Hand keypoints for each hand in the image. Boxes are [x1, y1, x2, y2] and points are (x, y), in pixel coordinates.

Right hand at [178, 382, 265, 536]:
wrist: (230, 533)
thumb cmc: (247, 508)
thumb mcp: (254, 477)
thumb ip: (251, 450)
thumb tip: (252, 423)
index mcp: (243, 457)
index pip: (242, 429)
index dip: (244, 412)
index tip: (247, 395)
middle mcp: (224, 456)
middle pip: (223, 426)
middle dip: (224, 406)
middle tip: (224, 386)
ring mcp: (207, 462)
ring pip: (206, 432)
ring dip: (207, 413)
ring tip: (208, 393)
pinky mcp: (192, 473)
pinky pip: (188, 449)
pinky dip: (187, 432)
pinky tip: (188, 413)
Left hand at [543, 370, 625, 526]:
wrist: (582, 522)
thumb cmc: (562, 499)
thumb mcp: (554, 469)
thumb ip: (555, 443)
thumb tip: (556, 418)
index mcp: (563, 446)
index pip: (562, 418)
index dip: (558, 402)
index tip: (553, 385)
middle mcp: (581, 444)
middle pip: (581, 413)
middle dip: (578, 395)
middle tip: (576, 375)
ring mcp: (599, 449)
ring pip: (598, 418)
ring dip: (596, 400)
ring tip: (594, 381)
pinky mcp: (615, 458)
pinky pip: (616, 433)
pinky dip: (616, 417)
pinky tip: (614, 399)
+ + + +
#### Problem requirements
Please let your answer be exactly the lines from the one holding "wrist: (582, 522)" through the last line of the entries above, both ends included.

#### Response area
wrist: (582, 522)
thumb cmc: (562, 499)
thumb mcp: (554, 469)
thumb ip: (555, 443)
thumb tip: (556, 418)
index mcp: (563, 446)
index pip: (562, 418)
index dip: (558, 402)
index tip: (553, 385)
middle mcp: (581, 444)
middle pip: (581, 413)
middle dip: (578, 395)
middle tip: (576, 375)
ring mcp: (599, 449)
ring pip: (598, 418)
ring dip: (596, 400)
ring tip: (594, 381)
pinky mcp: (615, 458)
pinky pip: (616, 433)
pinky dip: (616, 417)
pinky tip: (614, 399)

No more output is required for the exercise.